### ASSIGNMENT
Quote every line of the material beneath this one.

┌────────

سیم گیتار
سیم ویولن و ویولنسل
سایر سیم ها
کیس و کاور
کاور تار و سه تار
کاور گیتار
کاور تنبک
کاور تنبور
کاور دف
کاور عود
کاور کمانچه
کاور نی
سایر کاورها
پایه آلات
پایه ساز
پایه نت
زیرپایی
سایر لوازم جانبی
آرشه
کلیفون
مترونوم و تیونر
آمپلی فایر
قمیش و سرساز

└────────

### RESULT FOR THIS EXERCISE
سیم گیتار
سیم ویولن و ویولنسل
سایر سیم ها
کیس و کاور
کاور تار و سه تار
کاور گیتار
کاور تنبک
کاور تنبور
کاور دف
کاور عود
کاور کمانچه
کاور نی
سایر کاورها
پایه آلات
پایه ساز
پایه نت
زیرپایی
سایر لوازم جانبی
آرشه
کلیفون
مترونوم و تیونر
آمپلی فایر
قمیش و سرساز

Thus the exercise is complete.